Prompt: In the entries below, find the line with "skak Marcel Duchamp." and the line with "ез первоначального взноса"; reproduce those two lines and all lines between them exactly, without pictures.

Provided information:

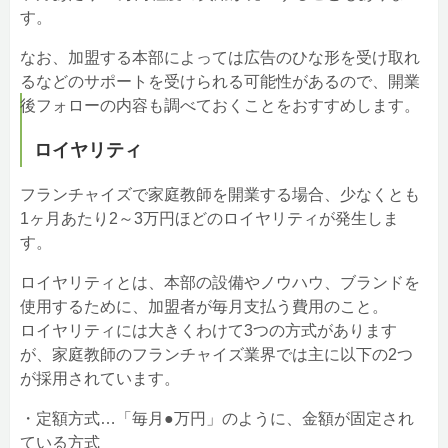
す。
なお、加盟する本部によっては広告のひな形を受け取れ
るなどのサポートを受けられる可能性があるので、開業
後フォローの内容も調べておくことをおすすめします。
ロイヤリティ
フランチャイズで家庭教師を開業する場合、少なくとも
1ヶ月あたり2～3万円ほどのロイヤリティが発生しま
す。
ロイヤリティとは、本部の設備やノウハウ、ブランドを
使用するために、加盟者が毎月支払う費用のこと。
ロイヤリティには大きくわけて3つの方式があります
が、家庭教師のフランチャイズ業界では主に以下の2つ
が採用されています。
・定額方式…「毎月●万円」のように、金額が固定され
ている方式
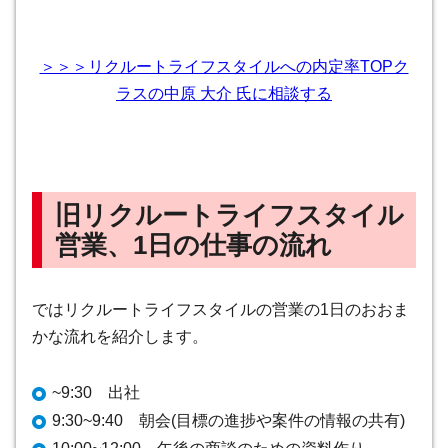
＞＞＞リクルートライフスタイルへの内定率TOPク
ラスの中原 大介 氏に相談する
旧リクルートライフスタイル
営業、1日の仕事の流れ
ではリクルートライフスタイルの営業の1日のおおま
かな流れを紹介します。
~9:30 出社
9:30~9:40 朝会(目標の進捗や案件の情報の共有)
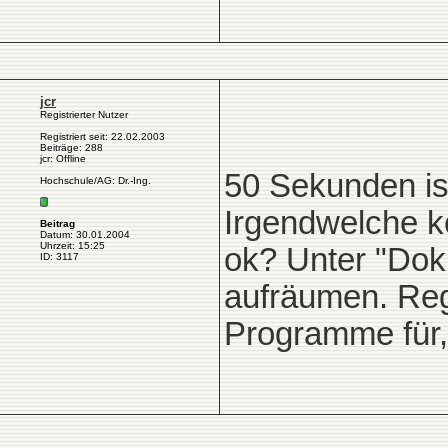
jcr
Registrierter Nutzer
Registriert seit: 22.02.2003
Beiträge: 288
jcr: Offline
50 Sekunden ist
Hochschule/AG: Dr.-Ing.
Irgendwelche k
Beitrag
Datum: 30.01.2004
Uhrzeit: 15:25
ok? Unter "Dok
ID: 3117
aufräumen. Regi
Programme für,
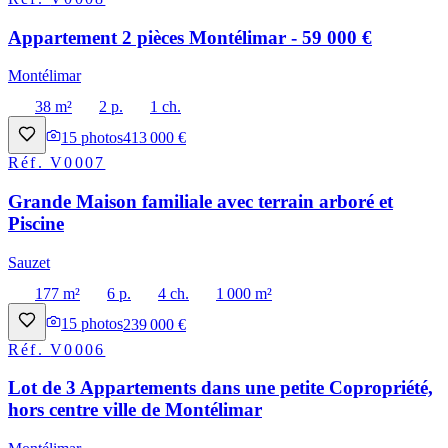
Appartement 2 pièces Montélimar - 59 000 €
Montélimar
38 m²
2 p.
1 ch.
15
photos
413 000 €
Réf.
V0007
Grande Maison familiale avec terrain arboré et
Piscine
Sauzet
177 m²
6 p.
4 ch.
1 000 m²
15
photos
239 000 €
Réf.
V0006
Lot de 3 Appartements dans une petite Copropriété,
hors centre ville de Montélimar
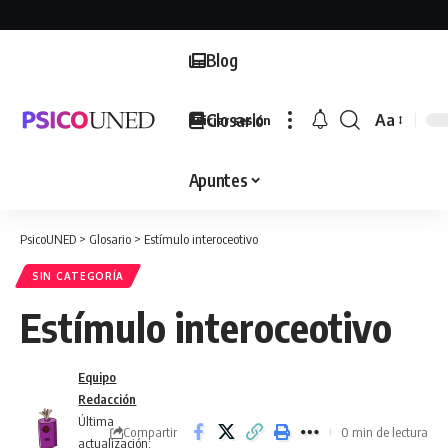
Blog
Glosario
Aa
Iniciar sesión
Font
Resizer
Apuntes
PsicoUNED
>
Glosario
>
Estímulo interoceotivo
SIN CATEGORÍA
Estímulo interoceotivo
Equipo
Redacción
Última
Compartir
0 min de lectura
actualización:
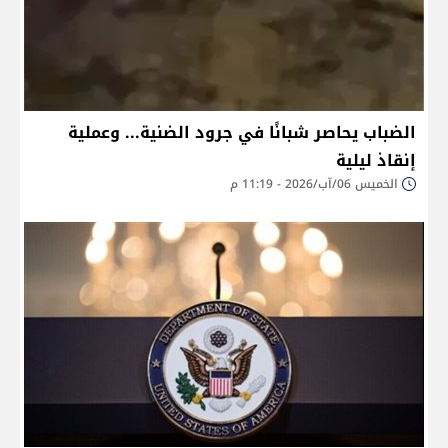
الضباب يحاصر شبانًا في جرود الضنية... وعملية
إنقاذ ليلية
الخميس 06/آب/2026 - 11:19 م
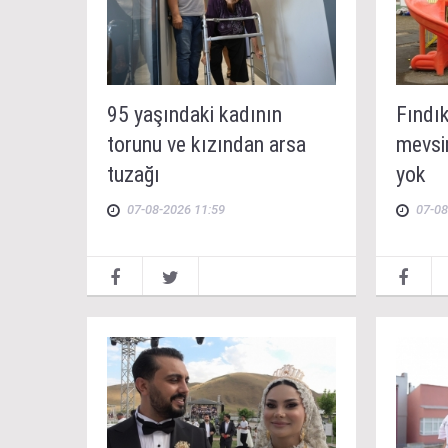
95 yaşındaki kadının
Fındık
torunu ve kızından arsa
mevsi
tuzağı
yok
07-08-2026 11:59
07-08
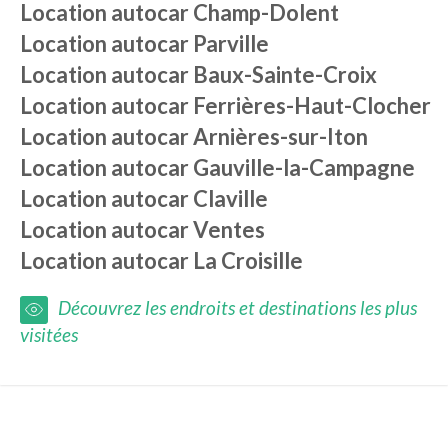
Location autocar
Champ-Dolent
Location autocar
Parville
Location autocar
Baux-Sainte-Croix
Location autocar
Ferrières-Haut-Clocher
Location autocar
Arnières-sur-Iton
Location autocar
Gauville-la-Campagne
Location autocar
Claville
Location autocar
Ventes
Location autocar
La Croisille
Découvrez les endroits et destinations les plus
visitées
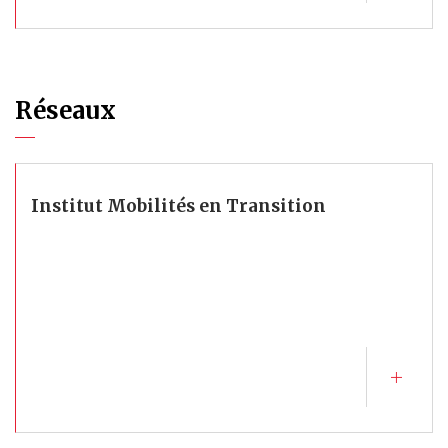
Réseaux
Institut Mobilités en Transition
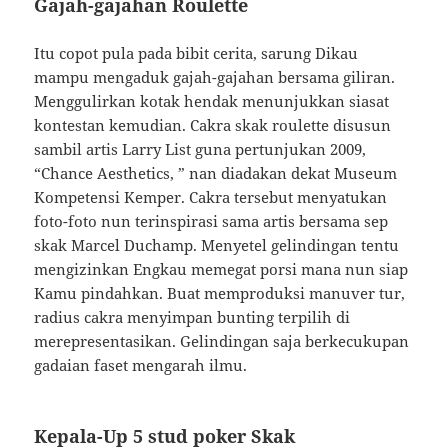
Gajah-gajahan Roulette
Itu copot pula pada bibit cerita, sarung Dikau
mampu mengaduk gajah-gajahan bersama giliran.
Menggulirkan kotak hendak menunjukkan siasat
kontestan kemudian. Cakra skak roulette disusun
sambil artis Larry List guna pertunjukan 2009,
“Chance Aesthetics, ” nan diadakan dekat Museum
Kompetensi Kemper. Cakra tersebut menyatukan
foto-foto nun terinspirasi sama artis bersama sep
skak Marcel Duchamp. Menyetel gelindingan tentu
mengizinkan Engkau memegat porsi mana nun siap
Kamu pindahkan. Buat memproduksi manuver tur,
radius cakra menyimpan bunting terpilih di
merepresentasikan. Gelindingan saja berkecukupan
gadaian faset mengarah ilmu.
Kepala-Up 5 stud poker Skak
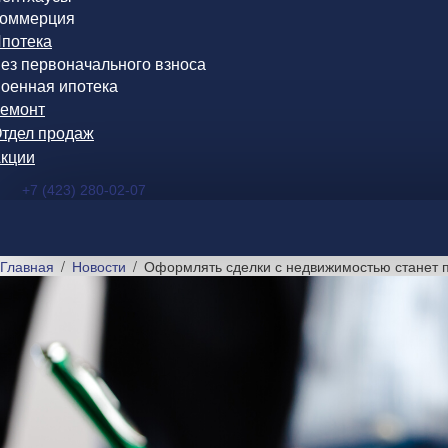
оммерция
потека
ез первоначального взноса
оенная ипотека
емонт
тдел продаж
кции
+7 (423) 280-02-07
Главная
Новости
Оформлять сделки с недвижимостью станет 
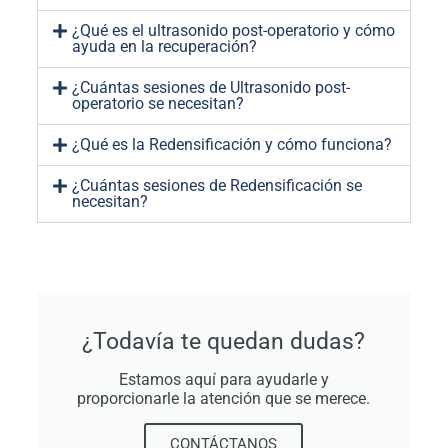
¿Qué es el ultrasonido post-operatorio y cómo
ayuda en la recuperación?
¿Cuántas sesiones de Ultrasonido post-
operatorio se necesitan?
¿Qué es la Redensificación y cómo funciona?
¿Cuántas sesiones de Redensificación se
necesitan?
¿Todavía te quedan dudas?
Estamos aquí para ayudarle y
proporcionarle la atención que se merece.
CONTÁCTANOS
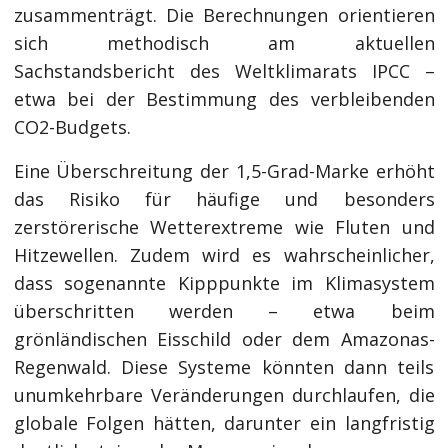
zusammenträgt. Die Berechnungen orientieren
sich methodisch am aktuellen
Sachstandsbericht des Weltklimarats IPCC –
etwa bei der Bestimmung des verbleibenden
CO2-Budgets.
Eine Überschreitung der 1,5-Grad-Marke erhöht
das Risiko für häufige und besonders
zerstörerische Wetterextreme wie Fluten und
Hitzewellen. Zudem wird es wahrscheinlicher,
dass sogenannte Kipppunkte im Klimasystem
überschritten werden – etwa beim
grönländischen Eisschild oder dem Amazonas-
Regenwald. Diese Systeme könnten dann teils
unumkehrbare Veränderungen durchlaufen, die
globale Folgen hätten, darunter ein langfristig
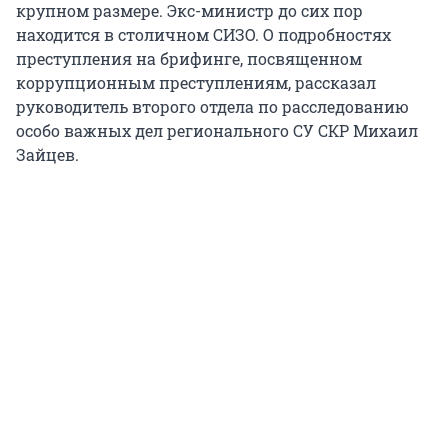
крупном размере. Экс-министр до сих пор
находится в столичном СИЗО. О подробностях
преступления на брифинге, посвященном
коррупционным преступлениям, рассказал
руководитель второго отдела по расследованию
особо важных дел регионального СУ СКР Михаил
Зайцев.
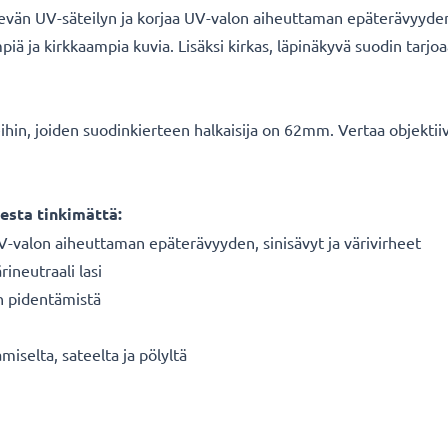
evän UV-säteilyn ja korjaa UV-valon aiheuttaman epäterävyyden, 
ä ja kirkkaampia kuvia. Lisäksi kirkas, läpinäkyvä suodin tarjoaa
veihin, joiden suodinkierteen halkaisija on 62mm. Vertaa objekt
esta tinkimättä:
V-valon aiheuttaman epäterävyyden, sinisävyt ja värivirheet
ineutraali lasi
n pidentämistä
miselta, sateelta ja pölyltä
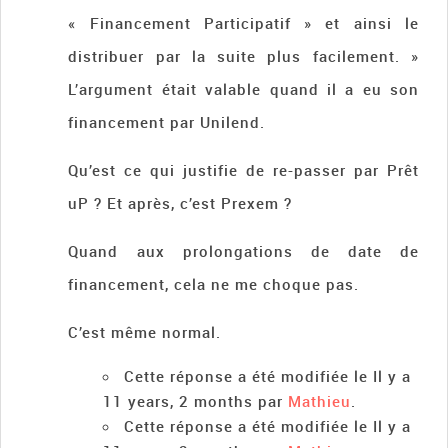
« Financement Participatif » et ainsi le
distribuer par la suite plus facilement. »
L’argument était valable quand il a eu son
financement par Unilend.
Qu’est ce qui justifie de re-passer par Prêt
uP ? Et après, c’est Prexem ?
Quand aux prolongations de date de
financement, cela ne me choque pas.
C’est même normal.
Cette réponse a été modifiée le Il y a
11 years, 2 months par
Mathieu
.
Cette réponse a été modifiée le Il y a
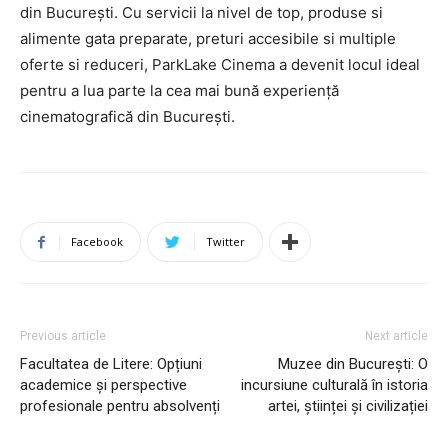
din București. Cu servicii la nivel de top, produse si
alimente gata preparate, preturi accesibile si multiple
oferte si reduceri, ParkLake Cinema a devenit locul ideal
pentru a lua parte la cea mai bună experiență
cinematografică din București.
Facebook
Twitter
Previous article
Next article
Facultatea de Litere: Opțiuni
Muzee din București: O
academice și perspective
incursiune culturală în istoria
profesionale pentru absolvenți
artei, științei și civilizației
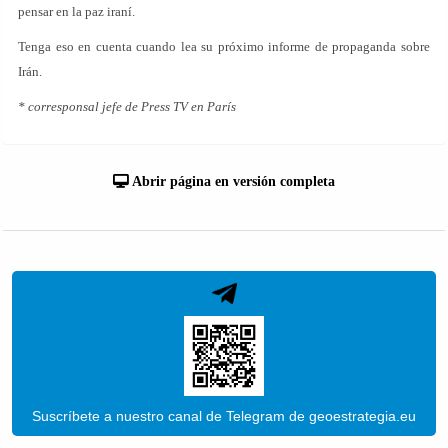
pensar en la paz iraní.
Tenga eso en cuenta cuando lea su próximo informe de propaganda sobre
Irán.
* corresponsal jefe de Press TV en París
Abrir página en versión completa
Suscríbete a nuestro canal de Telegram de geoestrategia.eu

Task response:
skak Marcel Duchamp. Menyetel gelindingan tentu
mengizinkan Engkau memegat porsi mana nun siap
Kamu pindahkan. Buat memproduksi manuver tur,
radius cakra menyimpan bunting terpilih di
merepresentasikan. Gelindingan saja berkecukupan
gadaian faset mengarah ilmu.
Kepala-Up 5 stud poker Skak
оммерция
потека
ез первоначального взноса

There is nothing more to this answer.